La perspective donne à Monet du cœur à l’ouvrage. Encore sept ans et, malgré les désagréments des tractations avec le ministère sur les travaux d’aménagement, malgré les nouveaux deuils et la cataracte des deux yeux brûlés par le dieu Soleil qui le laissent désespéré et prêt à renoncer, malgré les doigts engourdis comme à l’époque où il peignait sans désemparer par un froid de loup la Seine toute gelée, il s’y jette à corps perdu, il écarte les branches de saule, il vérifie que la température du bassin est assez chaude pour les nénuphars, il prépare du bleu de cobalt clair, du vert émeraude, du jaune citron, parvenant avec une pointe de vermillon à « un certain violet », traquant les reflets, entêté, brossant son autoportrait en Narcisse, se tuant à la tâche si, au contraire, ces paysages n’étaient le fil ténu qui le retenait à la vie, piochant jour après jour, « ne pensant qu’à ça », buvant et fumant, empli de doute, brûlant des toiles par découragement, se relevant la nuit pour peindre, repensant la combinaison des panneaux, nageant sans relâche, désorientant le visiteur qui se sent immergé et ne sait plus s’il regarde des ondulations des herbes ou de leurs reflets, sauvé par des nouveaux verres de lunettes, renouant avec ce vieux rêve de rassembler ses « impressions et sensations de jadis », tenant à distance le couple de poulets japonais offert par le Tigre, faisant planer les nymphéas.
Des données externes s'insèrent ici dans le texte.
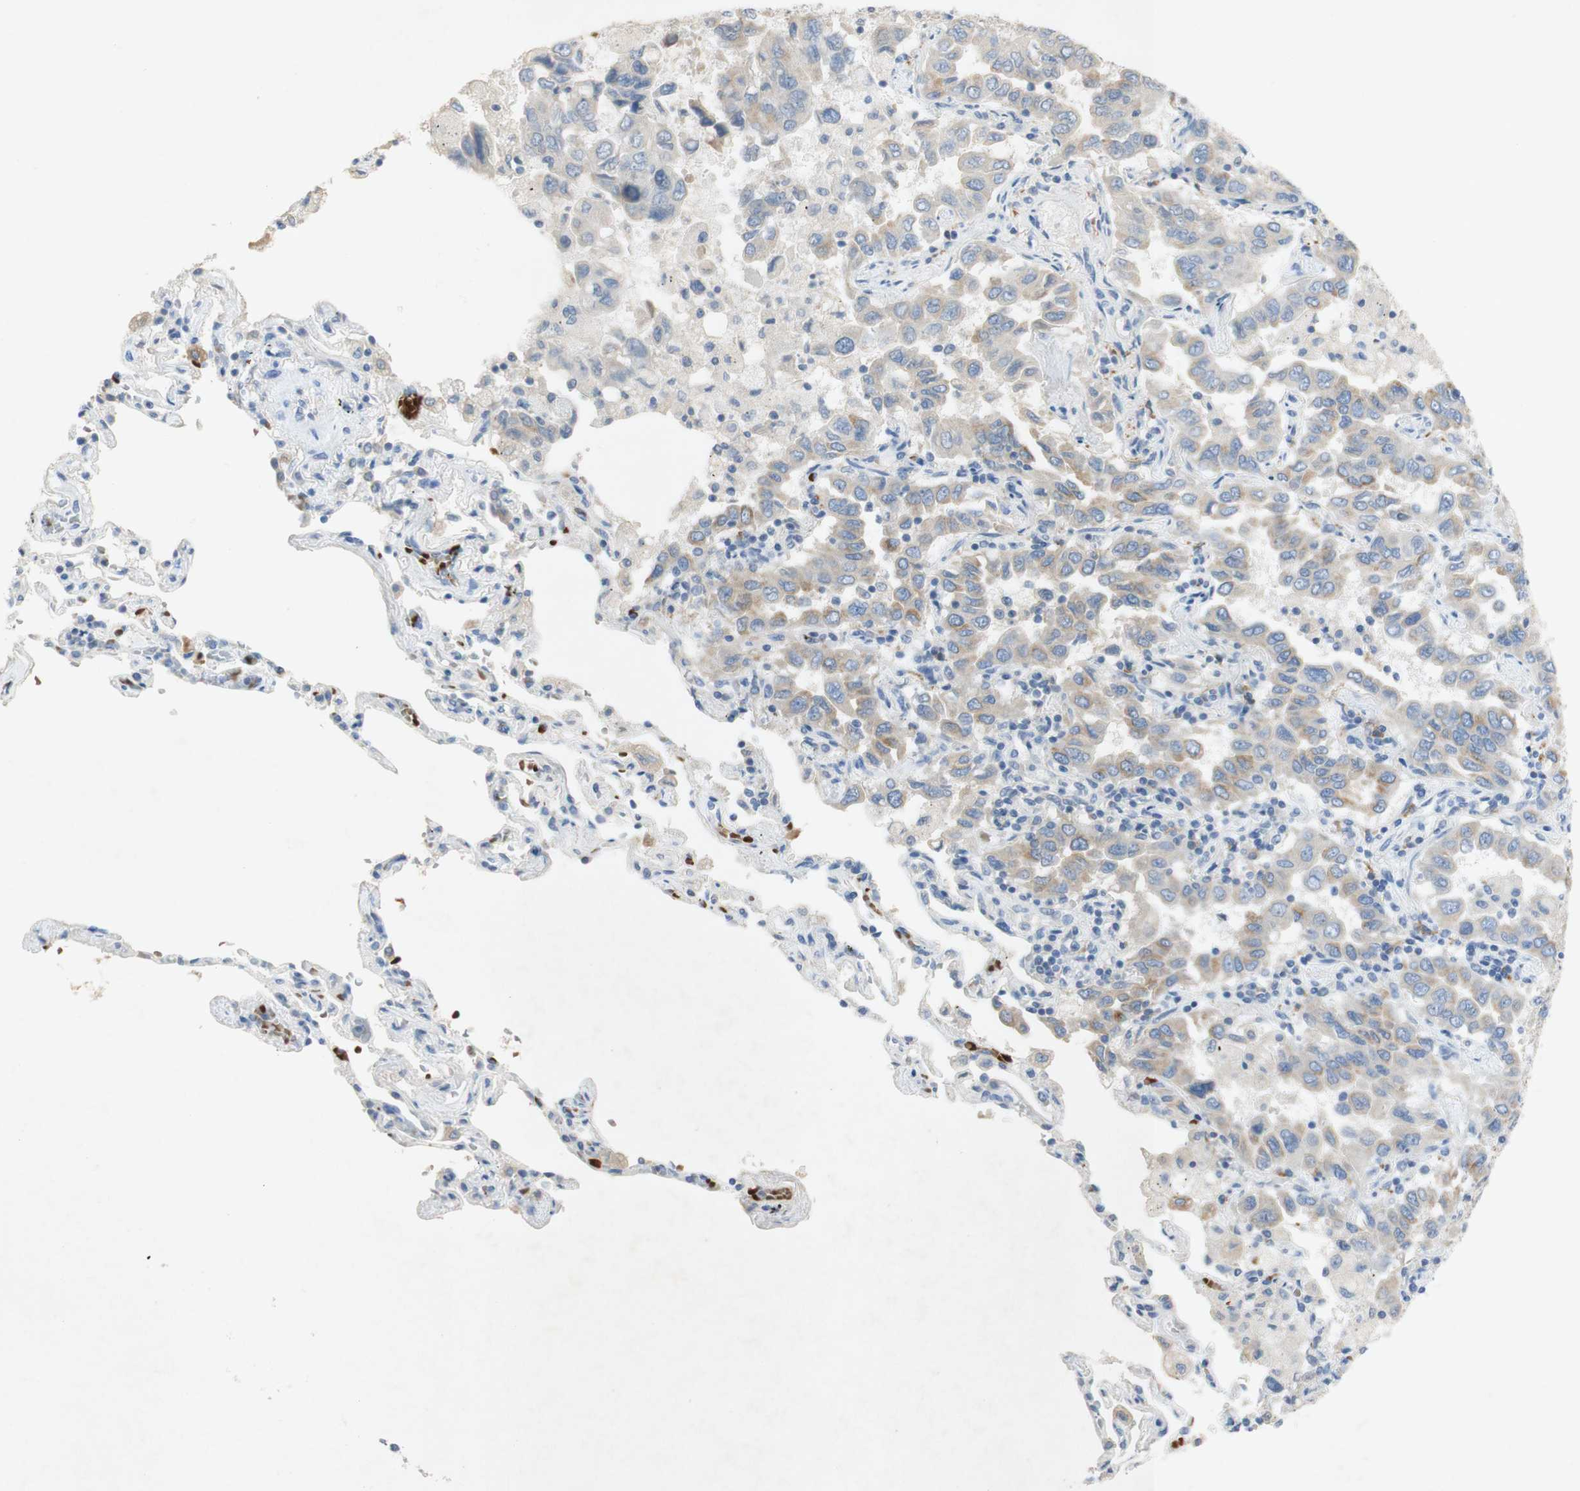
{"staining": {"intensity": "weak", "quantity": "25%-75%", "location": "cytoplasmic/membranous"}, "tissue": "lung cancer", "cell_type": "Tumor cells", "image_type": "cancer", "snomed": [{"axis": "morphology", "description": "Adenocarcinoma, NOS"}, {"axis": "topography", "description": "Lung"}], "caption": "Brown immunohistochemical staining in lung cancer (adenocarcinoma) exhibits weak cytoplasmic/membranous expression in about 25%-75% of tumor cells. The staining is performed using DAB (3,3'-diaminobenzidine) brown chromogen to label protein expression. The nuclei are counter-stained blue using hematoxylin.", "gene": "EPO", "patient": {"sex": "male", "age": 64}}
Après les dernières retouches, les toiles n’ont plus qu’à « sécher » et Monet à s’éteindre, échiné, entouré par ses Décorations. Au début du mois de décembre 1926, il finit par rejoindre ses morts. À la levée du corps, Clémenceau trouve le drap noir qui recouvre le cercueil trop laid, il l’enlève, le remplace par le rideau à fleur du salon, « une cretonne ancienne aux couleurs des pervenches, des myosotis et des hortensias ». Avant la fin du mois, les Nymphéas sont transférés à l’Orangerie, puis les toiles marouflées et les panneaux installés. Et, avant de mourir à son tour, avant de céder à la seule défaite qui soit, Clémenceau publie un Claude Monet. Les Nymphéas qui succède à un Lavoisier et à un Saint Louis dans la collection « Nobles vies – Grandes oeuvres »; au-delà d’un signe d’amitié, c’est en une bonne centaine de pages une espèce d’hymne à la vieillesse, à la condition expresse qu’elle se montre pleine d’énergie et refuse de « prendre son parti d’être vieux ».

Bernard Chambaz, Le dernier tableau. De Simone Martini à Zao Wou-Ki, Paris, Éditions du Seuil, 2017, pp. 170-171.